Study material:
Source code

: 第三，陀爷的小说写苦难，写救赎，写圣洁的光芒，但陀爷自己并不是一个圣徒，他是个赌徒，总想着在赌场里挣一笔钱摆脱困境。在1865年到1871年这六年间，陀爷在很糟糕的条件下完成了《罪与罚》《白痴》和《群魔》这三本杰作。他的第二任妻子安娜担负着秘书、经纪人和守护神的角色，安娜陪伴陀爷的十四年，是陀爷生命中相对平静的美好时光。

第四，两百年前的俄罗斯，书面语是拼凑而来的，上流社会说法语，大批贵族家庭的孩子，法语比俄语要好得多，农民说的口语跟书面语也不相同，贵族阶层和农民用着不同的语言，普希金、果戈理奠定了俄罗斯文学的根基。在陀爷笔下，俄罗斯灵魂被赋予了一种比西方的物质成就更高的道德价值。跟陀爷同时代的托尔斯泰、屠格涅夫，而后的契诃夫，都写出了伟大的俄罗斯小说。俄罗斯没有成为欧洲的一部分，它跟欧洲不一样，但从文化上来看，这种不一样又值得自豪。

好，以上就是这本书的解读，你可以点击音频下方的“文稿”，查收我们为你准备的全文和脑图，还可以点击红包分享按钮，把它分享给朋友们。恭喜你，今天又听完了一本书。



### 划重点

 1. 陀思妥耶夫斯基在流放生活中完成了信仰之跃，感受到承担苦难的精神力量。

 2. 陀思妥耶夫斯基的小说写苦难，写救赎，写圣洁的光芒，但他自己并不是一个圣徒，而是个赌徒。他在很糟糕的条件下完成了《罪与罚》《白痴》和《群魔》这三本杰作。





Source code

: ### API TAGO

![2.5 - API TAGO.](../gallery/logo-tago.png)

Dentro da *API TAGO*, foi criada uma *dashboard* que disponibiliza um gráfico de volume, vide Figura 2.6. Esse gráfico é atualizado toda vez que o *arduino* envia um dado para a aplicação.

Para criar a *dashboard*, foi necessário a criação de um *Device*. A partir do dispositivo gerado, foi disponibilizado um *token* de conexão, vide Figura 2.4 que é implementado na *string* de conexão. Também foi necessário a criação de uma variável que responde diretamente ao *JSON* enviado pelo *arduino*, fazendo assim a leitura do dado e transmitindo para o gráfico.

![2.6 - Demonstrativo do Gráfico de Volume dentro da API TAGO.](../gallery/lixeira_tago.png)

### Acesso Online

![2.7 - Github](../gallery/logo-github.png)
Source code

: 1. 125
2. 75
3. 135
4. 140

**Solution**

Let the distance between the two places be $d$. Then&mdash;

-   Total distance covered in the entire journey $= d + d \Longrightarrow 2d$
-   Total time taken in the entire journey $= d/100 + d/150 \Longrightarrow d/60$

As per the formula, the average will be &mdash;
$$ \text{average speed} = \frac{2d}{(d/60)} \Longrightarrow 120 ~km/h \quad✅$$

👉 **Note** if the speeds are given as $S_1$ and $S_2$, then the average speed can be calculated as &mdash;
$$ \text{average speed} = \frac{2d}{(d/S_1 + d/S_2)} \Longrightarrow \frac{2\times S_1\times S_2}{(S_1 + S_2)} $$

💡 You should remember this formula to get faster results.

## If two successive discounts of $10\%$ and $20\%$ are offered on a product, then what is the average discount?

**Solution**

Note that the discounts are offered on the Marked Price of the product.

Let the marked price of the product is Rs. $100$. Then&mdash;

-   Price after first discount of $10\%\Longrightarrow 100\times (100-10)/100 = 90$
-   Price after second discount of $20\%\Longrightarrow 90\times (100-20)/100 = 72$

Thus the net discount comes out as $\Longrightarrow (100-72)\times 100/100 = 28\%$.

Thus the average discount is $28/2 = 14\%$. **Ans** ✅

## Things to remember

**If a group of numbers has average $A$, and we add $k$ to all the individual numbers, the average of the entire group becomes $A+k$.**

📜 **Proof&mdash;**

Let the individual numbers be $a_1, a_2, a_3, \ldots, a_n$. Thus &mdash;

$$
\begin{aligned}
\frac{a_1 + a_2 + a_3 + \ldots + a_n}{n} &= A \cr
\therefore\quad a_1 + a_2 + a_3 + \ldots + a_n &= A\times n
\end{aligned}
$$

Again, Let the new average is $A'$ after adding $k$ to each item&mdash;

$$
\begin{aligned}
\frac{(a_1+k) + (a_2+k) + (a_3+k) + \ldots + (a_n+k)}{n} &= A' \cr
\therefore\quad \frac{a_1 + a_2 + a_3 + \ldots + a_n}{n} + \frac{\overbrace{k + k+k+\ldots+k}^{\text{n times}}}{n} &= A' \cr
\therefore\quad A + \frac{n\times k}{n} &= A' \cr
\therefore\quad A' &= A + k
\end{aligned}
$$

Instructions for the task: Convert every line of the records above into a JSON array of strings, with one string per line and blank lines omitted.

Result for this exercise:
[
  "Source code",
  ": 第三，陀爷的小说写苦难，写救赎，写圣洁的光芒，但陀爷自己并不是一个圣徒，他是个赌徒，总想着在赌场里挣一笔钱摆脱困境。在1865年到1871年这六年间，陀爷在很糟糕的条件下完成了《罪与罚》《白痴》和《群魔》这三本杰作。他的第二任妻子安娜担负着秘书、经纪人和守护神的角色，安娜陪伴陀爷的十四年，是陀爷生命中相对平静的美好时光。",
  "第四，两百年前的俄罗斯，书面语是拼凑而来的，上流社会说法语，大批贵族家庭的孩子，法语比俄语要好得多，农民说的口语跟书面语也不相同，贵族阶层和农民用着不同的语言，普希金、果戈理奠定了俄罗斯文学的根基。在陀爷笔下，俄罗斯灵魂被赋予了一种比西方的物质成就更高的道德价值。跟陀爷同时代的托尔斯泰、屠格涅夫，而后的契诃夫，都写出了伟大的俄罗斯小说。俄罗斯没有成为欧洲的一部分，它跟欧洲不一样，但从文化上来看，这种不一样又值得自豪。",
  "好，以上就是这本书的解读，你可以点击音频下方的“文稿”，查收我们为你准备的全文和脑图，还可以点击红包分享按钮，把它分享给朋友们。恭喜你，今天又听完了一本书。",
  "### 划重点",
  " 1. 陀思妥耶夫斯基在流放生活中完成了信仰之跃，感受到承担苦难的精神力量。",
  " 2. 陀思妥耶夫斯基的小说写苦难，写救赎，写圣洁的光芒，但他自己并不是一个圣徒，而是个赌徒。他在很糟糕的条件下完成了《罪与罚》《白痴》和《群魔》这三本杰作。",
  "Source code",
  ": ### API TAGO",
  "![2.5 - API TAGO.](../gallery/logo-tago.png)",
  "Dentro da *API TAGO*, foi criada uma *dashboard* que disponibiliza um gráfico de volume, vide Figura 2.6. Esse gráfico é atualizado toda vez que o *arduino* envia um dado para a aplicação.",
  "Para criar a *dashboard*, foi necessário a criação de um *Device*. A partir do dispositivo gerado, foi disponibilizado um *token* de conexão, vide Figura 2.4 que é implementado na *string* de conexão. Também foi necessário a criação de uma variável que responde diretamente ao *JSON* enviado pelo *arduino*, fazendo assim a leitura do dado e transmitindo para o gráfico.",
  "![2.6 - Demonstrativo do Gráfico de Volume dentro da API TAGO.](../gallery/lixeira_tago.png)",
  "### Acesso Online",
  "![2.7 - Github](../gallery/logo-github.png)",
  "Source code",
  ": 1. 125",
  "2. 75",
  "3. 135",
  "4. 140",
  "**Solution**",
  "Let the distance between the two places be $d$. Then&mdash;",
  "-   Total distance covered in the entire journey $= d + d \\Longrightarrow 2d$",
  "-   Total time taken in the entire journey $= d/100 + d/150 \\Longrightarrow d/60$",
  "As per the formula, the average will be &mdash;",
  "$$ \\text{average speed} = \\frac{2d}{(d/60)} \\Longrightarrow 120 ~km/h \\quad✅$$",
  "👉 **Note** if the speeds are given as $S_1$ and $S_2$, then the average speed can be calculated as &mdash;",
  "$$ \\text{average speed} = \\frac{2d}{(d/S_1 + d/S_2)} \\Longrightarrow \\frac{2\\times S_1\\times S_2}{(S_1 + S_2)} $$",
  "💡 You should remember this formula to get faster results.",
  "## If two successive discounts of $10\\%$ and $20\\%$ are offered on a product, then what is the average discount?",
  "**Solution**",
  "Note that the discounts are offered on the Marked Price of the product.",
  "Let the marked price of the product is Rs. $100$. Then&mdash;",
  "-   Price after first discount of $10\\%\\Longrightarrow 100\\times (100-10)/100 = 90$",
  "-   Price after second discount of $20\\%\\Longrightarrow 90\\times (100-20)/100 = 72$",
  "Thus the net discount comes out as $\\Longrightarrow (100-72)\\times 100/100 = 28\\%$.",
  "Thus the average discount is $28/2 = 14\\%$. **Ans** ✅",
  "## Things to remember",
  "**If a group of numbers has average $A$, and we add $k$ to all the individual numbers, the average of the entire group becomes $A+k$.**",
  "📜 **Proof&mdash;**",
  "Let the individual numbers be $a_1, a_2, a_3, \\ldots, a_n$. Thus &mdash;",
  "$$",
  "\\begin{aligned}",
  "\\frac{a_1 + a_2 + a_3 + \\ldots + a_n}{n} &= A \\cr",
  "\\therefore\\quad a_1 + a_2 + a_3 + \\ldots + a_n &= A\\times n",
  "\\end{aligned}",
  "$$",
  "Again, Let the new average is $A'$ after adding $k$ to each item&mdash;",
  "$$",
  "\\begin{aligned}",
  "\\frac{(a_1+k) + (a_2+k) + (a_3+k) + \\ldots + (a_n+k)}{n} &= A' \\cr",
  "\\therefore\\quad \\frac{a_1 + a_2 + a_3 + \\ldots + a_n}{n} + \\frac{\\overbrace{k + k+k+\\ldots+k}^{\\text{n times}}}{n} &= A' \\cr",
  "\\therefore\\quad A + \\frac{n\\times k}{n} &= A' \\cr",
  "\\therefore\\quad A' &= A + k",
  "\\end{aligned}",
  "$$"
]